A la périphérie de Kigali, la prison de Mageragere est un immense complexe, moderne, construit au milieu des champs. On y retrouve Béatrice Munyenyezi. Au moment de cette rencontre en tête-à-tête, le 15 mars, elle attend encore le verdict de son jugement. Détendue et souriante, elle se flatte d’avoir pu faire réajuster la tenue rose des détenus, en une robe assez élégante,
«grâce à un tailleur qui propose ses services dans la prison». La conversation semble d’abord étrangement anodine. Mais Béatrice n’esquive aucun sujet. Shalom ? Voilà près de quinze ans qu’ils ne se sont plus parlé, affirme-t-elle. A-t-il vraiment violé et tué toutes ces femmes tutsies ? Elle prétend avoir du mal à le croire, mais sans trop de conviction. Quant à sa belle-mère Pauline, leurs relations auraient été exécrables.
«Elle me détestait, me reprochait d’avoir épousé son fils adoré, après être tombée une première fois enceinte. Nous étions encore au lycée. C’était une femme, autoritaire, Shalom lui obéissait sur tout», souligne-t-elle.
Contrairement à sa belle-mère et à son mari, Béatrice ne nie pas la réalité du génocide des Tutsis. Mais elle affirme n’avoir vu aucun cadavre pendant toute cette période sanglante.
«J’étais juste une jeune fille enceinte, enfermée la plupart du temps dans une chambre à l’hôtel», prétend-elle. A Butare,
«on la surnommait la commandante», rappellera Rose.

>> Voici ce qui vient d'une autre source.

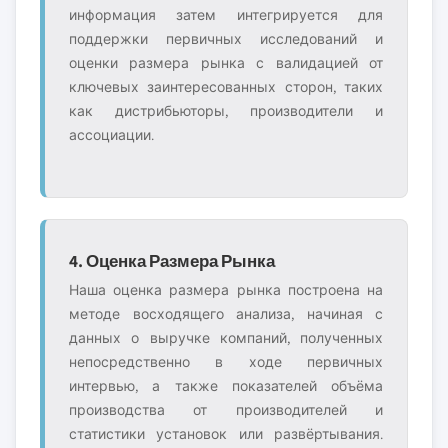
информация затем интегрируется для
поддержки первичных исследований и
оценки размера рынка с валидацией от
ключевых заинтересованных сторон, таких
как дистрибьюторы, производители и
ассоциации.
4. Оценка Размера Рынка
Наша оценка размера рынка построена на
методе восходящего анализа, начиная с
данных о выручке компаний, полученных
непосредственно в ходе первичных
интервью, а также показателей объёма
производства от производителей и
статистики установок или развёртывания.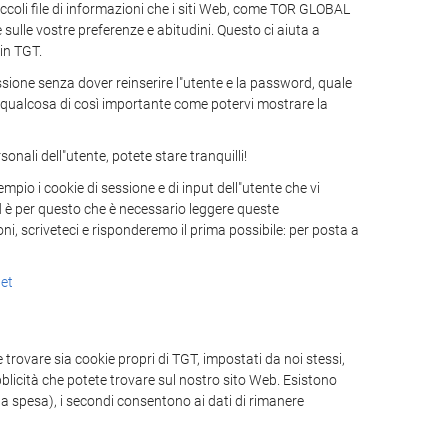
oli file di informazioni che i siti Web, come TOR GLOBAL
sulle vostre preferenze e abitudini. Questo ci aiuta a
 in TGT.
ssione senza dover reinserire l"utente e la password, quale
e o qualcosa di così importante come potervi mostrare la
nali dell"utente, potete stare tranquilli!
mpio i cookie di sessione e di input dell"utente che vi
ed è per questo che è necessario leggere queste
ni, scriveteci e risponderemo il prima possibile: per posta a
et
trovare sia cookie propri di TGT, impostati da noi stessi,
ubblicità che potete trovare sul nostro sito Web. Esistono
la spesa), i secondi consentono ai dati di rimanere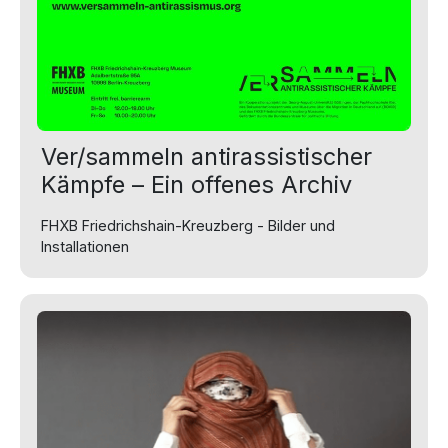
Ver/sammeln antirassistischer
Kämpfe – Ein offenes Archiv
FHXB Friedrichshain-Kreuzberg - Bilder und
Installationen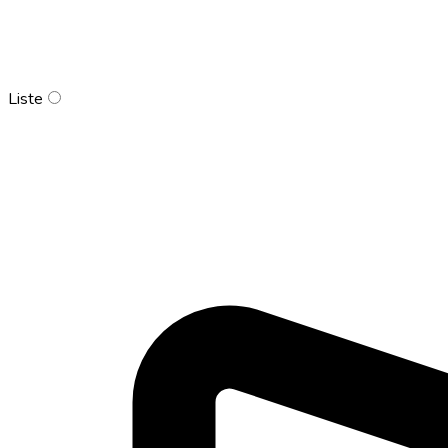
Liste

«J’ai sélectionné les Tutsis avec elle», accusera Jean Damascène. Au moment de rejoindre sa cellule, alors qu’elle attendait encore le verdict de son procès, Béatrice insiste :
«J’avais beaucoup d’amis tutsis.» Puis soudain avec un grand sourire :
«J’aimerais bien venir un jour à Paris, voir les Champs-Elysées». Trop tard, la roue de l’histoire a tourné et la justice s’est imposée.